A vitória eleitoral de Fico numa plataforma iliberal e o antagonismo em relação ao presidente com quem deveria trabalhar no momento do ataque, combinado com o fracasso do centro-direita em fornecer uma alternativa, deixou a sociedade eslovaca polarizada a um grau sem precedentes.

Paradoxalmente, foi Fico quem previu com maior precisão as consequências de tudo isso. Num discurso publicado no Facebook em abril deste ano, ele se apresentou como vítima e declarou que não ficaria surpreso se o ódio contra ele levasse ao assassinato de um político do governo.
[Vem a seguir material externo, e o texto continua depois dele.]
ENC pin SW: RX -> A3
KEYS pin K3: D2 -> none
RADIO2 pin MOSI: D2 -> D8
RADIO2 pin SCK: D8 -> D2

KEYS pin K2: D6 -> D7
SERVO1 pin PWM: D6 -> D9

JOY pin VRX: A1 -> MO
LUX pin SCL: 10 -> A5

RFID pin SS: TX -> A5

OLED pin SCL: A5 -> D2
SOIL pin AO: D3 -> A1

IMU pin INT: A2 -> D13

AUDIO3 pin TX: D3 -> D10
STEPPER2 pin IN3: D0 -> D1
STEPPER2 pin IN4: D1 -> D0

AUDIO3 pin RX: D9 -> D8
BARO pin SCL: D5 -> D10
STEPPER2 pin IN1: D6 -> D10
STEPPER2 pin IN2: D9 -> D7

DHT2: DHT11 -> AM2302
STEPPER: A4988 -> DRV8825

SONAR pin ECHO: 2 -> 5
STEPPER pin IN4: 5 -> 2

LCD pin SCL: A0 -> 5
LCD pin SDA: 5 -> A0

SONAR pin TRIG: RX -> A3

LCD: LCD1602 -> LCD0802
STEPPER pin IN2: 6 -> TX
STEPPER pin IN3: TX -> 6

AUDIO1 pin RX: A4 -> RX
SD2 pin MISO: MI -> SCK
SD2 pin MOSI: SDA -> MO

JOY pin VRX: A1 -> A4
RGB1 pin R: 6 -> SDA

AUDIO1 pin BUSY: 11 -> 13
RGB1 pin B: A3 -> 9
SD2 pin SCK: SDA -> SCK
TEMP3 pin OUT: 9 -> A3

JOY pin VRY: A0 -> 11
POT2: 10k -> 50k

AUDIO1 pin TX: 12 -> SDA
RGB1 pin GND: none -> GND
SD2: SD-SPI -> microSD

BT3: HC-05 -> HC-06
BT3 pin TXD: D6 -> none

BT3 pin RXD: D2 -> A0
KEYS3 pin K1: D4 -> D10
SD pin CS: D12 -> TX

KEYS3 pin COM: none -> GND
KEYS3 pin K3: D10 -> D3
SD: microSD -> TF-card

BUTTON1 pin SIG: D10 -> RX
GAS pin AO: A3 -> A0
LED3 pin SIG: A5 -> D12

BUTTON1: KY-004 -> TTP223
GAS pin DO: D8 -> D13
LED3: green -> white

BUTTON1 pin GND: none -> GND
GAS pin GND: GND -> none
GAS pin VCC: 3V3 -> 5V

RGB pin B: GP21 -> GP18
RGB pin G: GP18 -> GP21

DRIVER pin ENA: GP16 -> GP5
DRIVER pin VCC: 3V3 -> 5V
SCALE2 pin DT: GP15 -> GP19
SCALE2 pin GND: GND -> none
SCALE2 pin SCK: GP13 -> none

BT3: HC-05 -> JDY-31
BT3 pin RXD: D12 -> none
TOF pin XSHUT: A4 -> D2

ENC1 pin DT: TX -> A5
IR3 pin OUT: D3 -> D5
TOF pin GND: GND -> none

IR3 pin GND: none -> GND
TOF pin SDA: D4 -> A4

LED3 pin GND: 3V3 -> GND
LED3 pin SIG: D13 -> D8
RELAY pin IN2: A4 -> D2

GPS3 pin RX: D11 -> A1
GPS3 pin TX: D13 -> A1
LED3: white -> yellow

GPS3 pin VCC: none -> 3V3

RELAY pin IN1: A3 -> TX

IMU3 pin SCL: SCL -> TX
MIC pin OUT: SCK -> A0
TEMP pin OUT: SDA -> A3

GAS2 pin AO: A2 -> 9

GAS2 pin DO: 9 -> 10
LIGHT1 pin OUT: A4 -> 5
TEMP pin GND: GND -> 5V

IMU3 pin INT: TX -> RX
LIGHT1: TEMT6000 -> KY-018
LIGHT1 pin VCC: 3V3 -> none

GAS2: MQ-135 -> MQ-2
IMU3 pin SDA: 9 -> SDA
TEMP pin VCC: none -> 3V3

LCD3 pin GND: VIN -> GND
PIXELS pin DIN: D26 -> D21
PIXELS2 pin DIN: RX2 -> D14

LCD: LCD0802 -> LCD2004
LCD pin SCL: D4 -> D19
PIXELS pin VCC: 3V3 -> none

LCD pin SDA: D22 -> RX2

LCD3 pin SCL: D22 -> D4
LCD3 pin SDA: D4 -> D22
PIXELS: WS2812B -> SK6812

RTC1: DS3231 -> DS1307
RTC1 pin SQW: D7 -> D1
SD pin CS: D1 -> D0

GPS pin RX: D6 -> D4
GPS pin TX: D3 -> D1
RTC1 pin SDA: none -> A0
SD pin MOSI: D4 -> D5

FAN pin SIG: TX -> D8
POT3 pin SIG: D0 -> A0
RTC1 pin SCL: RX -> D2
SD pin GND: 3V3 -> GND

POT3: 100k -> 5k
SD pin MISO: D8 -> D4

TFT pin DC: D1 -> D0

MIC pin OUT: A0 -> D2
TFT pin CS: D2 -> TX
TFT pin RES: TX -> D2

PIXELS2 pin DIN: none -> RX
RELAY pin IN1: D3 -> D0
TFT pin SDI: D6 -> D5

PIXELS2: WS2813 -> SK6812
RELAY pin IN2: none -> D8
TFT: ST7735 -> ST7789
Ele sobreviveu, mas Fico tornou-se, no entanto, um mártir da “tirania liberal” para os seus apoiantes – independentemente do facto de todos, incluindo todos os críticos de Fico, terem condenado inequivocamente o ataque.

Os assassinatos de Kuciak e Kušnírová permanecem sem solução. Resolver o caso do assassinato fracassado do primeiro-ministro será aparentemente muito mais rápido e fácil, dado que um homem já foi acusado.

No entanto, é mais provável que os esforços para apontar o dedo para além da divisão política dominem o discurso eslovaco num futuro próximo. E isto acontecerá à custa de uma discussão completa sobre quais os factores que levaram a esta crise, em primeiro lugar, e qual a melhor forma de os evitar no futuro.